Monday, May 14, 2012

Queer interesting things I found after reading 50 pages of the Mahabharata



Queer interesting things I found after reading 50 pages of the Mahabharata;

1. Uparichara, thinking about his wife, enjoyed a spurt of semen. He wrapped it in a leaf and told a parrot to carry it to his wife. And the parrot gets killed, a fish swallows the semen, and gives birth to two children. Creativity, YES!!

2. Sahadeva ate a tiny piece of his father's body, giving him supreme knowledge of the past, present and the future.

3. The god of death is also the god of order. His dispassion oversees destiny, ensuring the law of karma is maintained.

4. Sage Kindama turned into an antelope and his wife turned into a doe, so they could make love freely in the open, like animals .

5. Gandhari's womb was broken into 100 pieces and put in jars of ghee to incubate over a year, and transform into a 100 children.

6. Bhishma takes a vow of celibacy, to allow his father to copulate wit Satyavati. In return, the gods give him immortal strength. Not a deal I would fancy :P

7. Princess Ambika closed her eyes, on seeing the person she is forced to have sex with. As a result, her son is born blind.

8. Sage Parasara, while ferrying in the river ganga with Satyavati, makes love to her, bears an instant child, and makes her a virgin again.
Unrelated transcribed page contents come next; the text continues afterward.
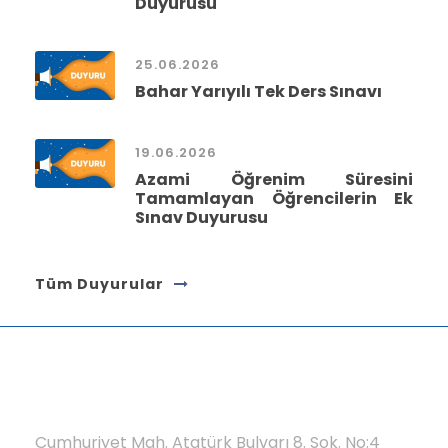
Duyurusu
25.06.2026
Bahar Yarıyılı Tek Ders Sınavı
19.06.2026
Azami Öğrenim Süresini
Tamamlayan Öğrencilerin Ek
Sınav Duyurusu
Tüm Duyurular
Cumhuriyet Mah. Atatürk Bulvarı 8. Sok. No:4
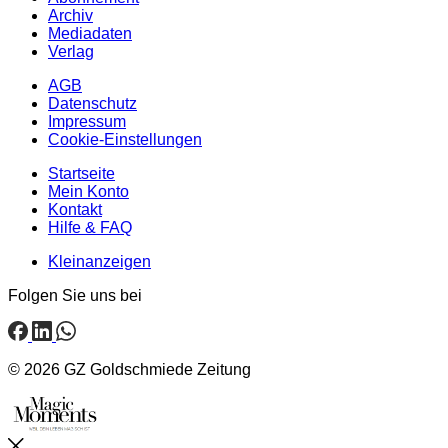
Archiv
Mediadaten
Verlag
AGB
Datenschutz
Impressum
Cookie-Einstellungen
Startseite
Mein Konto
Kontakt
Hilfe & FAQ
Kleinanzeigen
Folgen Sie uns bei
© 2026 GZ Goldschmiede Zeitung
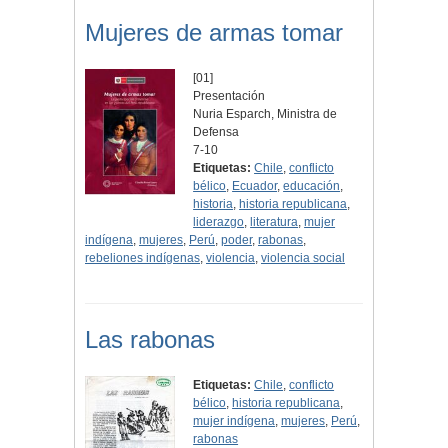
Mujeres de armas tomar
[01]
Presentación
Nuria Esparch, Ministra de
Defensa
7-10
Etiquetas:
Chile
,
conflicto
bélico
,
Ecuador
,
educación
,
historia
,
historia republicana
,
liderazgo
,
literatura
,
mujer
indígena
,
mujeres
,
Perú
,
poder
,
rabonas
,
rebeliones indígenas
,
violencia
,
violencia social
Las rabonas
Etiquetas:
Chile
,
conflicto
bélico
,
historia republicana
,
mujer indígena
,
mujeres
,
Perú
,
rabonas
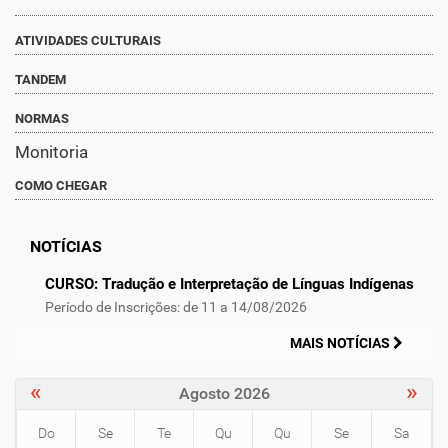
ATIVIDADES CULTURAIS
TANDEM
NORMAS
Monitoria
COMO CHEGAR
NOTÍCIAS
CURSO: Tradução e Interpretação de Línguas Indígenas
Período de Inscrições: de 11 a 14/08/2026
MAIS NOTÍCIAS
«
»
Agosto 2026
Do
Se
Te
Qu
Qu
Se
Sa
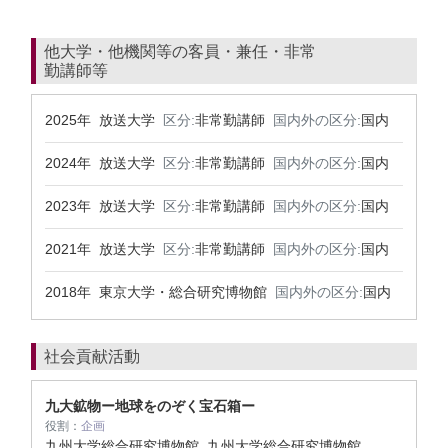
他大学・他機関等の客員・兼任・非常
勤講師等
2025年 放送大学
区分:
非常勤講師
国内外の区分:
国内
2024年 放送大学
区分:
非常勤講師
国内外の区分:
国内
2023年 放送大学
区分:
非常勤講師
国内外の区分:
国内
2021年 放送大学
区分:
非常勤講師
国内外の区分:
国内
2018年 東京大学・総合研究博物館
国内外の区分:
国内
社会貢献活動
九大鉱物ー地球をのぞく宝石箱ー
役割：
企画
九州大学総合研究博物館 九州大学総合研究博物館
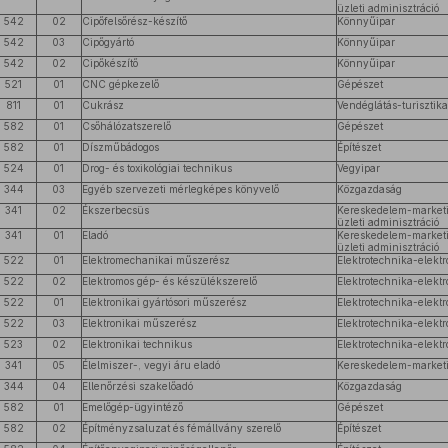
üzleti adminisztráció
542
02
Cipőfelsőrész-készítő
Könnyűipar
542
03
Cipőgyártó
Könnyűipar
542
02
Cipőkészítő
Könnyűipar
521
01
CNC gépkezelő
Gépészet
811
01
Cukrász
Vendéglátás-turisztika
582
01
Csőhálózatszerelő
Gépészet
582
01
Díszműbádogos
Építészet
524
01
Drog- és toxikológiai technikus
Vegyipar
344
03
Egyéb szervezeti mérlegképes könyvelő
Közgazdaság
341
02
Ékszerbecsüs
Kereskedelem-market
üzleti adminisztráció
341
01
Eladó
Kereskedelem-market
üzleti adminisztráció
522
01
Elektromechanikai műszerész
Elektrotechnika-elektr
522
02
Elektromos gép- és készülékszerelő
Elektrotechnika-elektr
522
01
Elektronikai gyártósori műszerész
Elektrotechnika-elektr
522
03
Elektronikai műszerész
Elektrotechnika-elektr
523
02
Elektronikai technikus
Elektrotechnika-elektr
341
05
Élelmiszer-, vegyi áru eladó
Kereskedelem-marketi
344
04
Ellenőrzési szakelőadó
Közgazdaság
582
01
Emelőgép-ügyintéző
Gépészet
582
02
Építményzsaluzat és fémállvány szerelő
Építészet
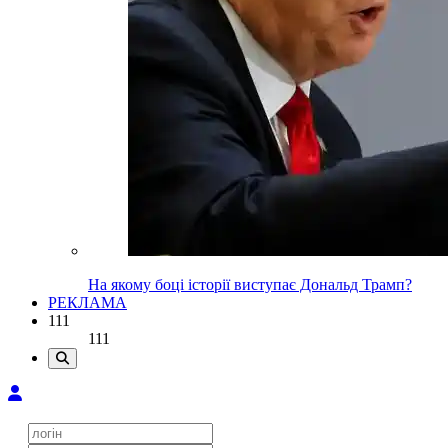
На якому боці історії виступає Дональд Трамп?
РЕКЛАМА
111
111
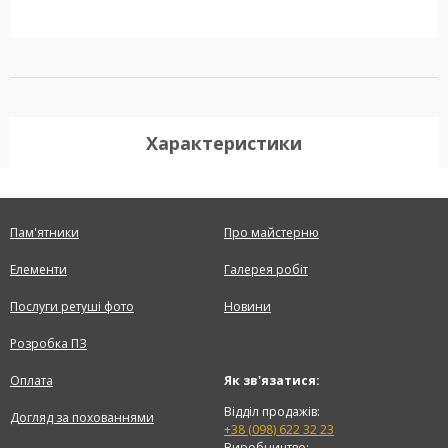
Характеристики
Пам'ятники
Про майстерню
Елементи
Галерея робіт
Послуги ретуші фото
Новини
Розробка ПЗ
Оплата
Як зв'язатися:
Відділ продажів:
Догляд за похованнями
+38 (098) 622 32 23
Виробництво:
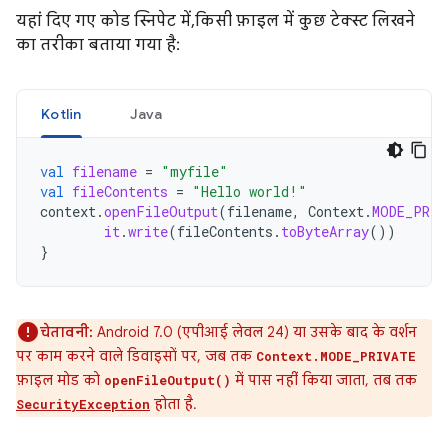
यहां दिए गए कोड स्निपेट में, किसी फ़ाइल में कुछ टेक्स्ट लिखने
का तरीका बताया गया है:
Kotlin
Java
val
filename
=
"myfile"
val
fileContents
=
"Hello world!"
context
.
openFileOutput
(
filename
,
Context
.
MODE_PRIV
it
.
write
(
fileContents
.
toByteArray
())
}
चेतावनी:
Android 7.0 (एपीआई लेवल 24) या उसके बाद के वर्शन
पर काम करने वाले डिवाइसों पर, जब तक
Context.MODE_PRIVATE
फ़ाइल मोड को
में पास नहीं किया जाता, तब तक
openFileOutput()
होता है.
SecurityException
Condoms? That’s old style, yo!

9. In heaven, Mahabhisha took a peek at the river-nymph Ganga's breasts. A livid Indra cursed Mahabhisha to return to earth, for his lustful act. 

10. Yayati gives away her daughter, madhavi, to a hermit, because she could not give him, his request of 800 horses with 1 black ear #mahabharata

11. Greek philosophy is dominated by the oedipus complex. In the mahabharata, yayati complex, stresses the son's submission to his father.

12. The Mahabharata if made of one hundred thousand verses, making it an epic longer than the greek epics, #Iliad and #Odyssey put together.

13. The Mahabharata has a lot of 'dancing' a.k.a. sex/love-making. It is a recurring theme between animals, rivers, sages, and gods themselves.